Murang'a Deputy Governor Stephen Munania told Nation.Africa that it is true there is an alcoholism crisis in the county.
"As a youth aged 29 years, I feel the problem and I identify with it. We have a problem that needs to be dealt with," he said.
Mr Munania said that the problem differ from region to the other.
"Areas that have more unemployed people record more alcoholic challenge. We have a lower rate of alcoholism in the tea zones where most residents are largely engaged in tea picking. The alcoholism problem is more ingrained in the lower zones where poverty levels are high," he said.
The Deputy Governor said there is a concerning trend across the county and especially in every shopping centre "where availability of alcohol has kept the youth and unemployed in perpetual drunkenness by patronizing illicit and cheap liquor dens".
He said that the County government will implement proper licensing mechanism that is anchored in the existing laws.
"We will also execute a robust policy framework that ensures an interagency security partnership to enforce the necessary regulatory policies," he said.
Further, Mr Munania said "tackling alcoholism among the population will require broader mindset than just insisting on law".
He said that governor Irungu Kang'ata government has committed itself to providing economic emancipation to many through better agribusiness returns, capacity building through Technical and Vocational Education Training and more support to poor families.
"For the serious cases, we will invest resources in rehabilitation efforts through our healthcare facilities," he said.
County Commissioner Mr Karuku Ngumo urged the residents to have the responsibility to report any incident that pose a threat to their security to police or other security agents.
“Report to us those who are behind those illegal activities. There is a safe digital way of reporting to us all those officers and civilians exposing you to any form of threats. When those reports reach us, we always act. Those junior officers might be doing things that are not known to us but when you address them to us, action is always taken to correct the situation," he said.
He said that the menace can be contained if the society made it expressly clear that it does not wish to coexist with those deemed to be progressing activities that are not in the common interest of the society members.
“I appeal to all of you to stop complaining and instead be part of the solution.
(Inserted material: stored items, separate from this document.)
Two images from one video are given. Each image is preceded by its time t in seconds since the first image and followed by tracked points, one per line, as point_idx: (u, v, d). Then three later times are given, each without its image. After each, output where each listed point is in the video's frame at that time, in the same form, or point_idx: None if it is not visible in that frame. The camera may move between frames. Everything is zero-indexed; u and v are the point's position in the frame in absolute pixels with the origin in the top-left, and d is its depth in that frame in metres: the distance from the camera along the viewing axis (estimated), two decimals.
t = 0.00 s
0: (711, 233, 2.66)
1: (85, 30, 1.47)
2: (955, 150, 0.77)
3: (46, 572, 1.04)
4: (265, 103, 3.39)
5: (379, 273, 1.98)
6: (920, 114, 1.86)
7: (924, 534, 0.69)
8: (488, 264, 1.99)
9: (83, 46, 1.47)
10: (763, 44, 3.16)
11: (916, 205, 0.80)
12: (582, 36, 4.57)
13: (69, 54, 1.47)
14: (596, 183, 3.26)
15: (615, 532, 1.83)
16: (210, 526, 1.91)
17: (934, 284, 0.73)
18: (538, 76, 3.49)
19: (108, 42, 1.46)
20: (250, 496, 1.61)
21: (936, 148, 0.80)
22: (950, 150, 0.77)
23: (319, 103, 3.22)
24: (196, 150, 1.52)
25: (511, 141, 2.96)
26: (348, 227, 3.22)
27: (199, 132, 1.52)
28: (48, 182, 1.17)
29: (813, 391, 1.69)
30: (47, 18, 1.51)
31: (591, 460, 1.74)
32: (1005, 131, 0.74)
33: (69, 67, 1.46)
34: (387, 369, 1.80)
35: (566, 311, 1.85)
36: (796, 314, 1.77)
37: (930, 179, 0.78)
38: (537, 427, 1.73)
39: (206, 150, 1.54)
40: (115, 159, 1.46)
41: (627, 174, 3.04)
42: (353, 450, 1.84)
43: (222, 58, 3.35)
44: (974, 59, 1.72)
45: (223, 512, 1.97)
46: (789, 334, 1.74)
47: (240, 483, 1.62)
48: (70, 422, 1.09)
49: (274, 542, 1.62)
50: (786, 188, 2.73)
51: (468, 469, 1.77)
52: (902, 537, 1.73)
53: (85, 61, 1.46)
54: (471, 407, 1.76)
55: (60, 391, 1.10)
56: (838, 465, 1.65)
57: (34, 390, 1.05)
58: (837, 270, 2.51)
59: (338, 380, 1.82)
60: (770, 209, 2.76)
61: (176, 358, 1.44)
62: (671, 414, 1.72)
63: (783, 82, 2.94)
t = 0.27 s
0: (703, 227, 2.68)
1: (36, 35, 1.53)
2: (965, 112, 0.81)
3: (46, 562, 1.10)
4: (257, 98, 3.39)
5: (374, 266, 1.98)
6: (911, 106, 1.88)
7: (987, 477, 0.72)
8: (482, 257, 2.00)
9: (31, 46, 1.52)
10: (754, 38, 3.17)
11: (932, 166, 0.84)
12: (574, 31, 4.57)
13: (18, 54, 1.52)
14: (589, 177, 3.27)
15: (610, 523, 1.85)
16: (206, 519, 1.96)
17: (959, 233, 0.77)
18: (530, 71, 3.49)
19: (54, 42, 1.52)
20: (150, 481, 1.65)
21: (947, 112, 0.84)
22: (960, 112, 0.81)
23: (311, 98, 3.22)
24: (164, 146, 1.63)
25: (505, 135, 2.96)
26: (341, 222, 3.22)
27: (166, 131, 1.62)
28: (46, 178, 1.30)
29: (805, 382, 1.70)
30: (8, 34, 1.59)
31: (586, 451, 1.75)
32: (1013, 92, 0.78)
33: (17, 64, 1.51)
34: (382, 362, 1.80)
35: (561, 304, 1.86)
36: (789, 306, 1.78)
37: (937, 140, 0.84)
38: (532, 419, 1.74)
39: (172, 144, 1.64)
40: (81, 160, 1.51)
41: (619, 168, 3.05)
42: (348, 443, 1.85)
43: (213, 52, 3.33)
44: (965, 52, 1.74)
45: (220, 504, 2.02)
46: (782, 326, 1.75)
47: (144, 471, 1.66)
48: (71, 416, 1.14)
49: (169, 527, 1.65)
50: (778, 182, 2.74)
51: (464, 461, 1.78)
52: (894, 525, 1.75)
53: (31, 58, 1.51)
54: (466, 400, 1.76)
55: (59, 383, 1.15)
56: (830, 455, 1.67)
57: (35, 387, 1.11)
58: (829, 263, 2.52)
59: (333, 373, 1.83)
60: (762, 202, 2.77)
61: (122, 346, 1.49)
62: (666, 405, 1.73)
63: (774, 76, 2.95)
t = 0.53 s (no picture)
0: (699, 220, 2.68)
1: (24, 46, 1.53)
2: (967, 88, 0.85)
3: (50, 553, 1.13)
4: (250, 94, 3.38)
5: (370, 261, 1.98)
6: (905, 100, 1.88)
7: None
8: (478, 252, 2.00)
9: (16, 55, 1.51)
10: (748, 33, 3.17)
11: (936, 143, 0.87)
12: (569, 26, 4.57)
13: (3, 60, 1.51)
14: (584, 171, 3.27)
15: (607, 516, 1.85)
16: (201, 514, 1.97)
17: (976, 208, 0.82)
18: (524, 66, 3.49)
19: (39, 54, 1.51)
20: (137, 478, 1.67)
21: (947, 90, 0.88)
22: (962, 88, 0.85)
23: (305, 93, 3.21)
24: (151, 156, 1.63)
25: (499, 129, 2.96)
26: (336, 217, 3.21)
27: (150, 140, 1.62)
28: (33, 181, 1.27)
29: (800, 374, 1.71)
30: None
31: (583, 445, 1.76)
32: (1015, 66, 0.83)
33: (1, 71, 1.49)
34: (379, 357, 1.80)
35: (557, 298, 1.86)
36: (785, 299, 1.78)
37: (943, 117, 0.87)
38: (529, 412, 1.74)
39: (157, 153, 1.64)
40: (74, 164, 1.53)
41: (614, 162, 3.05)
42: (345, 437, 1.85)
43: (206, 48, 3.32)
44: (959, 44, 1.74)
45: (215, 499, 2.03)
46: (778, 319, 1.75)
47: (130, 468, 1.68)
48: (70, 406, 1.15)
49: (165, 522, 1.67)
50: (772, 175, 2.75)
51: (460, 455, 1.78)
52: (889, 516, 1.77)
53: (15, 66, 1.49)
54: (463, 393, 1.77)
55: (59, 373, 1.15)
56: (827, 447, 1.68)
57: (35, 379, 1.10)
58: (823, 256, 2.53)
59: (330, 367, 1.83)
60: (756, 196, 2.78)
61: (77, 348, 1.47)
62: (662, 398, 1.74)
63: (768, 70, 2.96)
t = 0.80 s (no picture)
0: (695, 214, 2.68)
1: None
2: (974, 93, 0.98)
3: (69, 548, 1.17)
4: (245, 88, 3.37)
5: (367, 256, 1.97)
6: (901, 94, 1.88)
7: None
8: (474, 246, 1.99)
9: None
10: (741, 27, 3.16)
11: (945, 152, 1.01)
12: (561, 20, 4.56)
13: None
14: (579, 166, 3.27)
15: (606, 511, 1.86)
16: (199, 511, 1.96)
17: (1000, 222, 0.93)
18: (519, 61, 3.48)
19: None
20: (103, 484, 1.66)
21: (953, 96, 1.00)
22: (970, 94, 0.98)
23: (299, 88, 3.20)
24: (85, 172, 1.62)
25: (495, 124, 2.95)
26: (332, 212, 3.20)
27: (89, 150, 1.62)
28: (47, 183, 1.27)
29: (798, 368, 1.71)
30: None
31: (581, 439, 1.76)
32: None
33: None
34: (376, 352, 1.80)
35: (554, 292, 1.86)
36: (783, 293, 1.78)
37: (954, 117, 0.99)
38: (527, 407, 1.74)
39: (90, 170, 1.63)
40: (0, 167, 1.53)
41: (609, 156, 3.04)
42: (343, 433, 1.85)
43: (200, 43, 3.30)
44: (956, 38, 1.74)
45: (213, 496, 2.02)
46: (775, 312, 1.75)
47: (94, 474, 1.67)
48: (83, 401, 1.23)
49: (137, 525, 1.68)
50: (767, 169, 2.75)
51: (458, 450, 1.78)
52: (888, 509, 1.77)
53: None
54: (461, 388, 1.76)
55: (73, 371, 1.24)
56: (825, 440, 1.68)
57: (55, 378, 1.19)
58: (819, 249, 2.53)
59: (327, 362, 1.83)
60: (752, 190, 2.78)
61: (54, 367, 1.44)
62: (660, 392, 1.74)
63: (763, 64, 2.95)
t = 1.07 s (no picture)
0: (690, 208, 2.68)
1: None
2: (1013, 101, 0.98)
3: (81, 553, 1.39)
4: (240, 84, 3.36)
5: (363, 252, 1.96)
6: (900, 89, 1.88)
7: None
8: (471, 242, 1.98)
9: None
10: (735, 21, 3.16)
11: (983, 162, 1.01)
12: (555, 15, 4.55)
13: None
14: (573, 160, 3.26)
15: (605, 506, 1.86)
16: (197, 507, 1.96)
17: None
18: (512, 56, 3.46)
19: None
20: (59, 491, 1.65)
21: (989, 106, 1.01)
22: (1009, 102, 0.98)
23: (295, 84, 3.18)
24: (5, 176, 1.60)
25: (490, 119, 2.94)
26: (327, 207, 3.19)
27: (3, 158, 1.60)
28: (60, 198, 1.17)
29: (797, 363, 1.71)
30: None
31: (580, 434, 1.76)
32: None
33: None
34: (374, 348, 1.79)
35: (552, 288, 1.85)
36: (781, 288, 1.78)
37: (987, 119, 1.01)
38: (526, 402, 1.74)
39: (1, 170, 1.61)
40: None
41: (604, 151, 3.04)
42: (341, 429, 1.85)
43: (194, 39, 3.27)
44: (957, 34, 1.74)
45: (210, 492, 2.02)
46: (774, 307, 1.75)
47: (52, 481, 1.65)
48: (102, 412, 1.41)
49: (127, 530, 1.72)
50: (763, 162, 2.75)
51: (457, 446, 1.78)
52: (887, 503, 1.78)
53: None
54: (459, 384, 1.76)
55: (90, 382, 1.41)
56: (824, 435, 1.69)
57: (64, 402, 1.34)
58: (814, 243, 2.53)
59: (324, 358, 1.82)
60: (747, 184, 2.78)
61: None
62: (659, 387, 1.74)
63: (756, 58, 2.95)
You are the ones who know the criminals troubling you. Give us the information through the Security Toll free number that is 988,” he stated.
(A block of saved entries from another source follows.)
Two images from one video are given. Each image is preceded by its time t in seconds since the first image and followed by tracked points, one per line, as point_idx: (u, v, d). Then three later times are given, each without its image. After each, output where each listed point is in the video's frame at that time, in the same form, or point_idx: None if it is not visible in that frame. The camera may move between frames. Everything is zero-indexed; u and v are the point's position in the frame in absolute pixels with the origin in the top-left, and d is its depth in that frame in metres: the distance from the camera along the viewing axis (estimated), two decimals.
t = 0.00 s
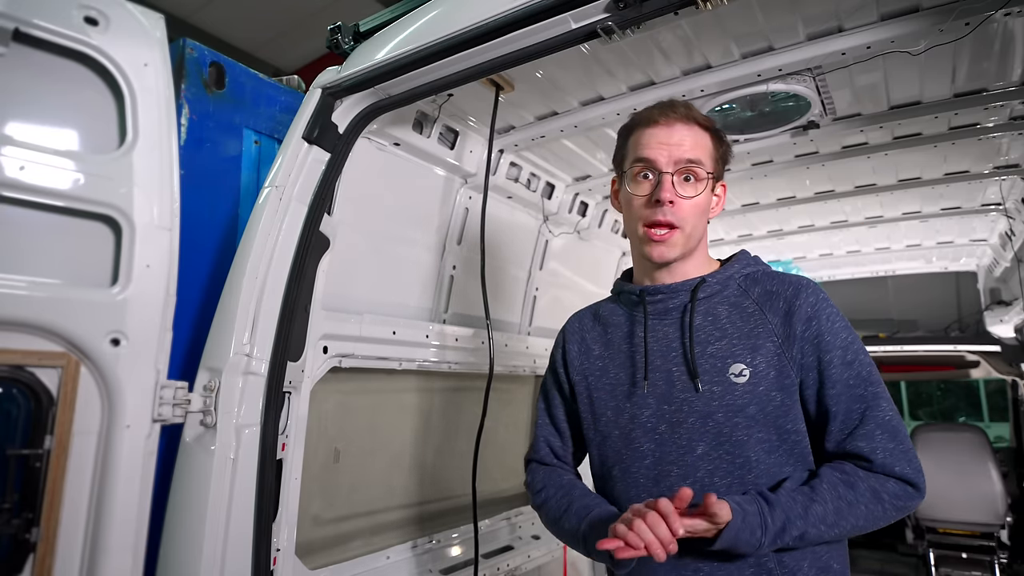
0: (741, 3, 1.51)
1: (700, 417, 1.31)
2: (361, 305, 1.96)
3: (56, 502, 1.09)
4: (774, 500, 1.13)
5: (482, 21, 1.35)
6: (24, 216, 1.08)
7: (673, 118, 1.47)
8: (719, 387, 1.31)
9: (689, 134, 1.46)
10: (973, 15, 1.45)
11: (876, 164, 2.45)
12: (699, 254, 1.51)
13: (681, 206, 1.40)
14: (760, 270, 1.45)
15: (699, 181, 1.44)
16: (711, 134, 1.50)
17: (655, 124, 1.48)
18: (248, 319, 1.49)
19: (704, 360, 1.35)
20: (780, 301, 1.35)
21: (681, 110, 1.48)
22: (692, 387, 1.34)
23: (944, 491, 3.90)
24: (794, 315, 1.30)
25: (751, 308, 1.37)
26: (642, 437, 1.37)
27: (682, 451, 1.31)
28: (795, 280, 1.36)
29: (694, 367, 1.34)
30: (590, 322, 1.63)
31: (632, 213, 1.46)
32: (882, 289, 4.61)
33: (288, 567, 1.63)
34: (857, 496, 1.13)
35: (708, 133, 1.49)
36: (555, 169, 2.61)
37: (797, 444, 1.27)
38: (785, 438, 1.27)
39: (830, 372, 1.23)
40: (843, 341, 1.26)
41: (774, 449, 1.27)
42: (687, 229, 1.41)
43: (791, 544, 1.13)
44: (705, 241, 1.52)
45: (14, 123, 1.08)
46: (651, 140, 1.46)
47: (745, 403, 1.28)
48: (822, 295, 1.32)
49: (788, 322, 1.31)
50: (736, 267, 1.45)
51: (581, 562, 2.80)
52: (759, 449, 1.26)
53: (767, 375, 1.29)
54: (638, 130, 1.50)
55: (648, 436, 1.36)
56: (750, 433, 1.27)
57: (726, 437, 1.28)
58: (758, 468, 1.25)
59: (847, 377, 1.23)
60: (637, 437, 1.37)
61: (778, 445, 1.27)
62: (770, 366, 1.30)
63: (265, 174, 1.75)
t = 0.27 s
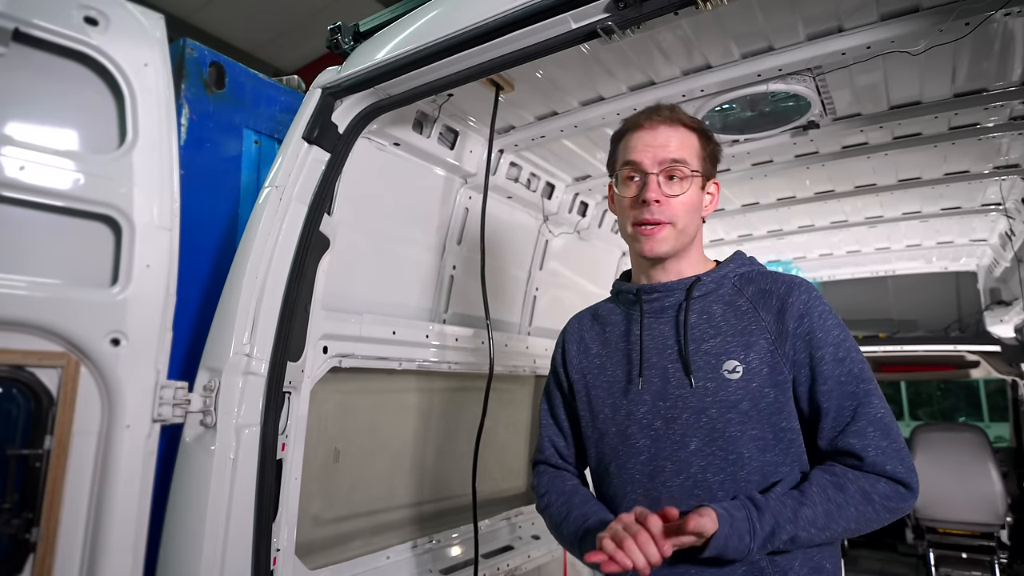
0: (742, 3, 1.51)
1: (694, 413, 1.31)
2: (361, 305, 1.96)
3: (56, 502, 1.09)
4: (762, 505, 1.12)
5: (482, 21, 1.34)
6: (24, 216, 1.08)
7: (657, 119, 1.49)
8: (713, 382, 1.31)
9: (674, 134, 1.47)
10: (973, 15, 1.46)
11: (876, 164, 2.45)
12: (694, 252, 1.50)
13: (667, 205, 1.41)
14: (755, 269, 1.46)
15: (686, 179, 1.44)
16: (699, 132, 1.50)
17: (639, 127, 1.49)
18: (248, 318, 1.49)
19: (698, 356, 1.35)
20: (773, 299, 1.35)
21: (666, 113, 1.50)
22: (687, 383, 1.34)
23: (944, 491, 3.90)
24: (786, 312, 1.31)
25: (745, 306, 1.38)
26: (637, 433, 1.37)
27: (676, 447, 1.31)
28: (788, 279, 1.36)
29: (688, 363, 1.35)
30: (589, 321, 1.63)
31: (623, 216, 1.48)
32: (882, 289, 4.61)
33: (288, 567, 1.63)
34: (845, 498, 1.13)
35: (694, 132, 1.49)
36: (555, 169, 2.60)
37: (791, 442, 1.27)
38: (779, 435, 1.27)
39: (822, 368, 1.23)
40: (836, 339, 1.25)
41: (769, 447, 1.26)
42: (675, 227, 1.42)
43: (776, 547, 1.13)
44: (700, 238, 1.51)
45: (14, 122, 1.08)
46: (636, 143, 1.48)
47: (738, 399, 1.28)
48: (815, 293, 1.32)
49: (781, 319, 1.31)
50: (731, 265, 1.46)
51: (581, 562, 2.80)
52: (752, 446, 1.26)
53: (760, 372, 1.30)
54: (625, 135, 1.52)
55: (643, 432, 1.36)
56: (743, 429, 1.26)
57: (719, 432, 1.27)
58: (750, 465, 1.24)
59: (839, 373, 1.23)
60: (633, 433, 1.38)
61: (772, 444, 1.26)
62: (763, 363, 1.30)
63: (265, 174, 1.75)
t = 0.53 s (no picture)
0: (742, 3, 1.51)
1: (688, 408, 1.32)
2: (361, 305, 1.96)
3: (56, 502, 1.09)
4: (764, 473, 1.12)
5: (482, 21, 1.34)
6: (24, 216, 1.09)
7: (620, 132, 1.57)
8: (708, 377, 1.32)
9: (632, 140, 1.53)
10: (973, 15, 1.46)
11: (876, 164, 2.45)
12: (680, 249, 1.52)
13: (632, 207, 1.45)
14: (752, 269, 1.46)
15: (648, 178, 1.47)
16: (662, 134, 1.54)
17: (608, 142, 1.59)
18: (248, 318, 1.49)
19: (694, 352, 1.36)
20: (769, 297, 1.36)
21: (630, 122, 1.58)
22: (683, 378, 1.35)
23: (944, 491, 3.90)
24: (782, 310, 1.31)
25: (741, 303, 1.39)
26: (633, 428, 1.38)
27: (670, 442, 1.32)
28: (785, 279, 1.36)
29: (684, 359, 1.36)
30: (590, 321, 1.65)
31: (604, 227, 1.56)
32: (882, 289, 4.62)
33: (288, 567, 1.63)
34: (834, 482, 1.12)
35: (653, 133, 1.54)
36: (555, 169, 2.61)
37: (779, 440, 1.26)
38: (771, 432, 1.26)
39: (815, 366, 1.22)
40: (830, 338, 1.25)
41: (761, 444, 1.25)
42: (646, 226, 1.45)
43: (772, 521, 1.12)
44: (686, 234, 1.53)
45: (14, 122, 1.08)
46: (602, 158, 1.57)
47: (732, 394, 1.29)
48: (811, 292, 1.32)
49: (776, 316, 1.32)
50: (728, 264, 1.47)
51: (582, 562, 2.80)
52: (744, 440, 1.25)
53: (753, 367, 1.30)
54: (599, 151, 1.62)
55: (640, 427, 1.38)
56: (736, 423, 1.26)
57: (710, 429, 1.28)
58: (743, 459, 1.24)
59: (832, 372, 1.22)
60: (630, 429, 1.39)
61: (764, 440, 1.25)
62: (757, 359, 1.30)
63: (265, 175, 1.75)
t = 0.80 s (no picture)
0: (742, 3, 1.51)
1: (685, 399, 1.32)
2: (361, 305, 1.96)
3: (56, 502, 1.09)
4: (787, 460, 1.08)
5: (482, 21, 1.34)
6: (25, 216, 1.09)
7: (611, 133, 1.60)
8: (703, 369, 1.32)
9: (623, 140, 1.55)
10: (973, 15, 1.46)
11: (876, 164, 2.45)
12: (670, 247, 1.52)
13: (622, 203, 1.46)
14: (745, 262, 1.46)
15: (637, 175, 1.48)
16: (653, 133, 1.55)
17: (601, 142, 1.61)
18: (248, 318, 1.49)
19: (689, 344, 1.37)
20: (764, 286, 1.36)
21: (625, 123, 1.60)
22: (679, 369, 1.35)
23: (944, 491, 3.90)
24: (777, 298, 1.31)
25: (735, 294, 1.39)
26: (630, 422, 1.38)
27: (667, 434, 1.32)
28: (778, 268, 1.37)
29: (680, 351, 1.36)
30: (586, 318, 1.66)
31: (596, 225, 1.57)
32: (882, 289, 4.63)
33: (288, 567, 1.63)
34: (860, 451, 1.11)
35: (646, 132, 1.55)
36: (555, 169, 2.61)
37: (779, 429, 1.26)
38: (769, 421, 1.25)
39: (815, 353, 1.23)
40: (827, 326, 1.25)
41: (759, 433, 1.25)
42: (635, 222, 1.45)
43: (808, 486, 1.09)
44: (678, 233, 1.53)
45: (14, 123, 1.08)
46: (595, 158, 1.59)
47: (728, 385, 1.29)
48: (806, 282, 1.32)
49: (771, 305, 1.32)
50: (721, 258, 1.48)
51: (581, 562, 2.80)
52: (743, 430, 1.25)
53: (749, 356, 1.30)
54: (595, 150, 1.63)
55: (635, 420, 1.38)
56: (733, 414, 1.27)
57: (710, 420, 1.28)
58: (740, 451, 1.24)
59: (832, 358, 1.22)
60: (626, 423, 1.39)
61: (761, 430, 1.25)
62: (752, 348, 1.31)
63: (265, 174, 1.75)
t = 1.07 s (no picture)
0: (742, 3, 1.51)
1: (679, 398, 1.32)
2: (361, 305, 1.96)
3: (56, 502, 1.09)
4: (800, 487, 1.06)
5: (482, 21, 1.34)
6: (25, 216, 1.09)
7: (611, 132, 1.59)
8: (698, 367, 1.32)
9: (623, 139, 1.55)
10: (973, 15, 1.46)
11: (875, 164, 2.45)
12: (670, 245, 1.52)
13: (623, 201, 1.46)
14: (741, 262, 1.46)
15: (638, 174, 1.48)
16: (655, 133, 1.55)
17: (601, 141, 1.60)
18: (248, 318, 1.49)
19: (684, 342, 1.37)
20: (760, 286, 1.35)
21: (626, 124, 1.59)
22: (673, 368, 1.36)
23: (944, 491, 3.90)
24: (773, 299, 1.31)
25: (730, 293, 1.38)
26: (624, 420, 1.39)
27: (661, 432, 1.32)
28: (774, 268, 1.36)
29: (674, 349, 1.36)
30: (582, 317, 1.66)
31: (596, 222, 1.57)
32: (882, 289, 4.63)
33: (288, 567, 1.63)
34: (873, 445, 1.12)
35: (646, 132, 1.55)
36: (555, 169, 2.61)
37: (769, 427, 1.26)
38: (760, 420, 1.26)
39: (813, 353, 1.23)
40: (823, 326, 1.26)
41: (753, 432, 1.25)
42: (635, 220, 1.45)
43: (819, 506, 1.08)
44: (677, 232, 1.52)
45: (14, 122, 1.08)
46: (596, 155, 1.59)
47: (721, 383, 1.29)
48: (802, 282, 1.32)
49: (767, 305, 1.32)
50: (716, 258, 1.48)
51: (582, 562, 2.80)
52: (734, 430, 1.25)
53: (743, 355, 1.30)
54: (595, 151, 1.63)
55: (630, 419, 1.38)
56: (727, 412, 1.27)
57: (704, 419, 1.28)
58: (733, 449, 1.24)
59: (830, 357, 1.23)
60: (620, 421, 1.39)
61: (754, 428, 1.25)
62: (746, 347, 1.31)
63: (265, 175, 1.75)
The number receives security reports on Safaricom registered sim cards where the sender starts the message with the name of the County followed by the Sub County, village and then the security tip in brief. The message circulates to the Interior Ministry and it instantly duplicates itself to all senior county security heads who in turn sends it to ground teams.
All the copies happen in a span of less than one minute upon sending hence igniting realtime response.